In the 1970s, Mandarin was promoted over other Chinese dialects. SAP Schools were created to provide Mandarin among the Chinese. The reference to Confucian society by former Prime Minister Lee Kuan Yew marked a shift in policy of neutral multiculturalism to Chinese-dominated society. Chinese schools began receiving government aids while other schools were neglected.

The former Prime Minister had once sparked a debate on the loyalty of the Malays to Singapore. He stated that the Malays might have conflict when it comes to loyalty. Earlier, former Indonesian President Habibie's alleged that the Singapore Armed Forces discriminate against the Malays. The Singaporean government has been cautious in issue of Malay loyalty. Prime Minister Lee Hsien Loong is a supporter of this policy. For the same reason, the Malays have been nearly absent from armed force scholarship list and top positions in armed forces.

Also with a number of Muslim youths being radicalized by ISIS and the Muslim community in Singapore consists mostly of Malays, non-Malays have issues trusting them with one incident of an unknown vandalizer drawing a woman in hijab with the word "terrorist" on her at the Marine Parade MRT station construction site.

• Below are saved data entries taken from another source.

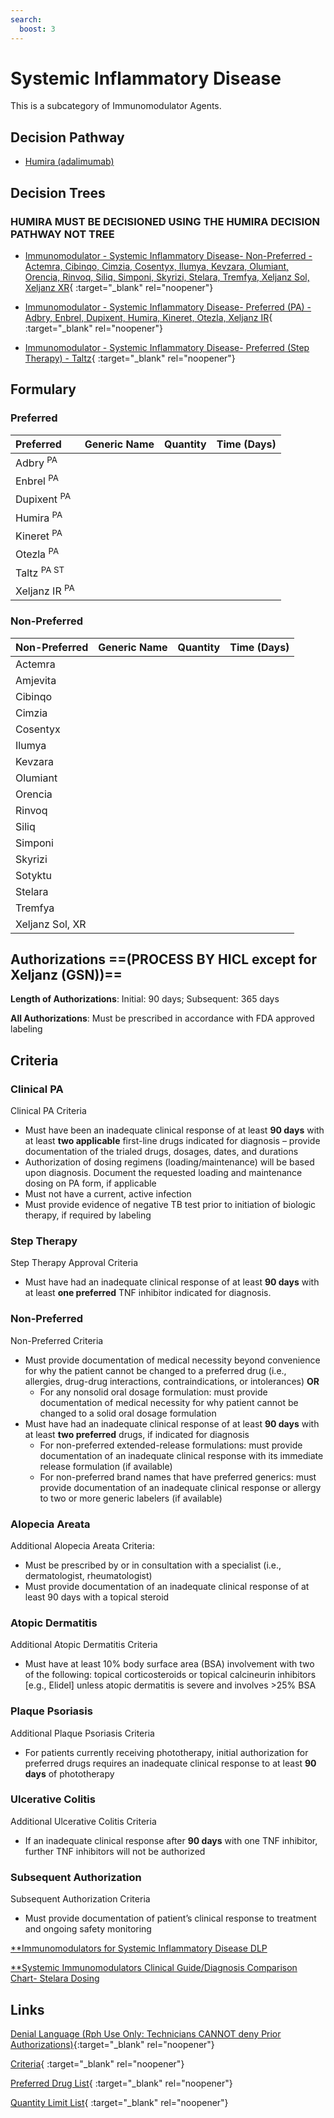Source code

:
 ```yaml
---
search:
  boost: 3
---
```


# Systemic Inflammatory Disease

This is a subcategory of Immunomodulator Agents.

## Decision Pathway

- [Humira (adalimumab)](<../../Pharmacist Reference Guide/Decision Pathways/Humira.md>)

## Decision Trees

### HUMIRA MUST BE DECISIONED USING THE HUMIRA DECISION PATHWAY NOT TREE

- [Immunomodulator - Systemic Inflammatory Disease- Non-Preferred - Actemra, Cibinqo, Cimzia, Cosentyx, Ilumya, Kevzara, Olumiant, Orencia, Rinvoq, Siliq, Simponi, Skyrizi, Stelara, Tremfya, Xeljanz Sol, Xeljanz XR](https://forms.office.com/Pages/ResponsePage.aspx?id=nPhjxpvvj0G9PUHkbAzgaN9UYz8EqmlIs3_TYn4TbXBUOElXNVFQTk5BQ0RBWUowTjFPQklMVjFVNyQlQCN0PWcu){ :target="_blank" rel="noopener"}

- [Immunomodulator - Systemic Inflammatory Disease- Preferred (PA) - Adbry, Enbrel, Dupixent, Humira, Kineret, Otezla, Xeljanz IR](https://forms.office.com/Pages/ResponsePage.aspx?id=nPhjxpvvj0G9PUHkbAzgaN9UYz8EqmlIs3_TYn4TbXBUOEo4SUtSTTE4M0YzTUpLWFpYS0hRQ0JWNyQlQCN0PWcu){ :target="_blank" rel="noopener"}

- [Immunomodulator - Systemic Inflammatory Disease- Preferred (Step Therapy) - Taltz](https://forms.office.com/Pages/ResponsePage.aspx?id=nPhjxpvvj0G9PUHkbAzgaN9UYz8EqmlIs3_TYn4TbXBUMFFaNE9JWjU1MTBOS001MFc2OUw5VVBKQSQlQCN0PWcu){ :target="_blank" rel="noopener"}


## Formulary

### Preferred

| Preferred                | Generic Name | Quantity | Time (Days) |
|:-------------------------|:-------------|:--------:|:-----------:|
| Adbry <sup>PA</sup>      |              |          |             |
| Enbrel <sup>PA</sup>     |              |          |             |
| Dupixent <sup>PA</sup>   |              |          |             |
| Humira <sup>PA</sup>     |              |          |             |
| Kineret <sup>PA</sup>    |              |          |             |
| Otezla <sup>PA</sup>     |              |          |             |
| Taltz <sup>PA ST</sup>   |              |          |             |
| Xeljanz IR <sup>PA</sup> |              |          |             |

### Non-Preferred

| Non-Preferred   | Generic Name | Quantity | Time (Days) |
|:----------------|:-------------|:--------:|:-----------:|
| Actemra         |              |          |             |
| Amjevita        |              |          |             |
| Cibinqo         |              |          |             |
| Cimzia          |              |          |             |
| Cosentyx        |              |          |             |
| Ilumya          |              |          |             |
| Kevzara         |              |          |             |
| Olumiant        |              |          |             |
| Orencia         |              |          |             |
| Rinvoq          |              |          |             |
| Siliq           |              |          |             |
| Simponi         |              |          |             |
| Skyrizi         |              |          |             |
| Sotyktu         |              |          |             |
| Stelara         |              |          |             |
| Tremfya         |              |          |             |
| Xeljanz Sol, XR |              |          |             |

## Authorizations ==(PROCESS BY HICL except for Xeljanz (GSN))==

**Length of Authorizations**: Initial: 90 days; Subsequent: 365 days

**All Authorizations**: Must be prescribed in accordance with FDA approved labeling

## Criteria

### Clinical PA

Clinical PA Criteria

-   Must have been an inadequate clinical response of at least **90 days** with at least **two applicable** first-line drugs indicated for diagnosis – provide documentation of the trialed drugs, dosages, dates, and durations
-   Authorization of dosing regimens (loading/maintenance) will be based upon diagnosis. Document the requested loading and maintenance dosing on PA form, if applicable
-   Must not have a current, active infection
-   Must provide evidence of negative TB test prior to initiation of biologic therapy, if required by labeling

### Step Therapy

Step Therapy Approval Criteria

-   Must have had an inadequate clinical response of at least **90 days** with at least **one preferred** TNF inhibitor indicated for diagnosis.

### Non-Preferred

Non-Preferred Criteria

-   Must provide documentation of medical necessity beyond convenience for why the patient cannot be changed to a preferred drug (i.e., allergies, drug-drug interactions, contraindications, or intolerances) **OR**
    -   For any nonsolid oral dosage formulation: must provide documentation of medical necessity for why patient cannot be changed to a solid oral dosage formulation
-   Must have had an inadequate clinical response of at least **90 days** with at least **two preferred** drugs, if indicated for diagnosis
    -   For non-preferred extended-release formulations: must provide documentation of an inadequate clinical response with its immediate release formulation (if available)
    -   For non-preferred brand names that have preferred generics: must provide documentation of an inadequate clinical response or allergy to two or more generic labelers (if available)

### Alopecia Areata 

Additional Alopecia Areata Criteria:

- Must be prescribed by or in consultation with a specialist (i.e., dermatologist, 
rheumatologist)
- Must provide documentation of an inadequate clinical response of at least 90 days 
with a topical steroid 

### Atopic Dermatitis

Additional Atopic Dermatitis Criteria

-   Must have at least 10% body surface area (BSA) involvement with two of the following: topical corticosteroids or topical calcineurin inhibitors [e.g., Elidel] unless atopic dermatitis is severe and involves >25% BSA


### Plaque Psoriasis

Additional Plaque Psoriasis Criteria

-   For patients currently receiving phototherapy, initial authorization for preferred drugs requires an inadequate clinical response to at least **90 days** of phototherapy

### Ulcerative Colitis

Additional Ulcerative Colitis Criteria

-   If an inadequate clinical response after **90 days** with one TNF inhibitor, further TNF inhibitors will not be authorized

### Subsequent Authorization

Subsequent Authorization Criteria

-   Must provide documentation of patient’s clinical response to treatment and ongoing safety monitoring

[**Immunomodulators for Systemic Inflammatory Disease DLP](https://special-spoon-f542dccd.pages.github.io/Pharmacist%20Reference%20Guide/Medication%20Guidance/Systemic%20Immunomodulators/)

[**Systemic Immunomodulators Clinical Guide/Diagnosis Comparison Chart- Stelara Dosing](https://special-spoon-f542dccd.pages.github.io/Pharmacist%20Reference%20Guide/Clinical%20and%20PA%20Notes/Immunomodulators/Systemic%20Immunomodulators/)

## Links

[Denial Language (Rph Use Only: Technicians CANNOT deny Prior Authorizations)](https://mygainwell-my.sharepoint.com.mcas.ms/:w:/r/personal/rachel_carpenter_gainwelltechnologies_com/_layouts/15/Doc.aspx?sourcedoc=%7BCD777F63-7F18-4713-8D6A-B043BEE631F5%7D&file=Denial%20Language%20Updated%2009112023.docx&action=embedview&mobileredirect=true&wdStartOn=69&cid=f4472ece-6d4f-4694-b0c5-c150a2f53fea){:target="_blank" rel="noopener"} 

[Criteria](https://medicaid.ohio.gov/static/PHM/drug-coverage/20230701+UPDL+Criteria+_v1_FINAL.approved.pdf#page=75){ :target="_blank" rel="noopener"}

[Preferred Drug List](https://medicaid.ohio.gov/static/PHM/drug-coverage/20230701_UPDL_FINAL_ODM.approved.v2.pdf#page=25){ :target="_blank" rel="noopener"}

[Quantity Limit List](https://pharmacy.medicaid.ohio.gov/sites/default/files/20230101_Ohio_Medicaid_Quantity_Document_APPROVED.pdf){ :target="_blank" rel="noopener"}
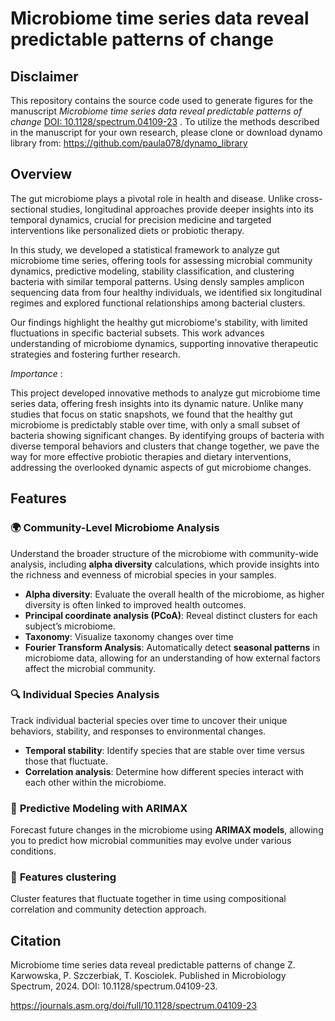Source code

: # Microbiome time series data reveal predictable patterns of change

## Disclaimer

This repository contains the source code used to generate figures for the manuscript *Microbiome time series data reveal predictable patterns of change*  [DOI: 10.1128/spectrum.04109-23](https://journals.asm.org/doi/full/10.1128/spectrum.04109-23) .
To utilize the methods described in the manuscript for your own research, please clone or download dynamo library from: https://github.com/paula078/dynamo_library 

## Overview

The gut microbiome plays a pivotal role in health and disease. Unlike cross-sectional studies, longitudinal approaches provide deeper insights into its temporal dynamics, crucial for precision medicine and targeted interventions like personalized diets or probiotic therapy.

In this study, we developed a statistical framework to analyze gut microbiome time series, offering tools for assessing microbial community dynamics, predictive modeling, stability classification, and clustering bacteria with similar temporal patterns. Using densly samples amplicon sequencing data from four healthy individuals, we identified six longitudinal regimes and explored functional relationships among bacterial clusters. 

Our findings highlight the healthy gut microbiome's stability, with limited fluctuations in specific bacterial subsets. This work advances understanding of microbiome dynamics, supporting innovative therapeutic strategies and fostering further research.

*Importance* : 

This project developed innovative methods to analyze gut microbiome time series data, offering fresh insights into its dynamic nature. Unlike many studies that focus on static snapshots, we found that the healthy gut microbiome is predictably stable over time, with only a small subset of bacteria showing significant changes. By identifying groups of bacteria with diverse temporal behaviors and clusters that change together, we pave the way for more effective probiotic therapies and dietary interventions, addressing the overlooked dynamic aspects of gut microbiome changes.

## Features

### 🌍 **Community-Level Microbiome Analysis**
Understand the broader structure of the microbiome with community-wide analysis, including **alpha diversity** calculations, which provide insights into the richness and evenness of microbial species in your samples. 

- **Alpha diversity**: Evaluate the overall health of the microbiome, as higher diversity is often linked to improved health outcomes.
- **Principal coordinate analysis (PCoA)**: Reveal distinct clusters for each subject’s microbiome.
- **Taxonomy**: Visualize taxonomy changes over time
- **Fourier Transform Analysis**: Automatically detect **seasonal patterns** in microbiome data, allowing for an understanding of how external factors affect the microbial community.
  
### 🔍 **Individual Species Analysis**
Track individual bacterial species over time to uncover their unique behaviors, stability, and responses to environmental changes.

- **Temporal stability**: Identify species that are stable over time versus those that fluctuate.
- **Correlation analysis**: Determine how different species interact with each other within the microbiome.
  
### 🔮 **Predictive Modeling with ARIMAX**
Forecast future changes in the microbiome using **ARIMAX models**, allowing you to predict how microbial communities may evolve under various conditions.

### 🔮 **Features clustering**
Cluster features that fluctuate together in time using compositional correlation and community detection approach.

## Citation

Microbiome time series data reveal predictable patterns of change
Z. Karwowska, P. Szczerbiak, T. Kosciolek.
Published in Microbiology Spectrum, 2024. DOI: 10.1128/spectrum.04109-23. 

https://journals.asm.org/doi/full/10.1128/spectrum.04109-23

In January 2019, a 30-year-old man was arrested following a vandalism incident in which hateful slurs against the Malay community were scrawled on poles just outside Aljunied MRT station, Geylang which is near a primary and secondary school. The racial slurs contained words like: "Malay mati" (death to Malays) and other slurs displaying graphic sexual acts and one seemed to refer to Malaysian politician Anwar Ibrahim, although it is not independently verifiable if it actually did refer to Anwar.

There was also an incident where an 8-year-old Malay child who was attending a school bus gets mocked as "Malai zhu" (Chinese for Malay pig) by the school-bus driver.

=== Thailand ===

Southern Thailand and particularly the historical region of Patani is the home of the ethnic Malays in Thailand. In the 18th century after the Thais captured the Malay-dominated provinces in the south, the Thai consciously avoided referring to the people as Malays, instead preferring the term Thai Muslim. For the purpose of integration, Malay identity was discouraged by the Thai state and Malay school children would be fined if they were found speaking in their mother tongue. Due to such policy, there is a diminishing Malay proficiency among young Malays. This had led to prejudice against Muslims in general instead of specifically against the Malays.

At present, there are Malay separatists in southern Thailand demanding that the Malay-Muslim dominated provinces be granted independence. This has led to decades of fatal clashes between Thai security forces and the separatists. Indiscriminate arrest of Malays has fuelled distrust and resentment against the Thai authority among the locals.

Thaksin had declared a militant law in southern Thailand. Former Prime Minister Thaksin has been blamed for action that lead to an incident at Tak Bai that led to the death of a number of Malays.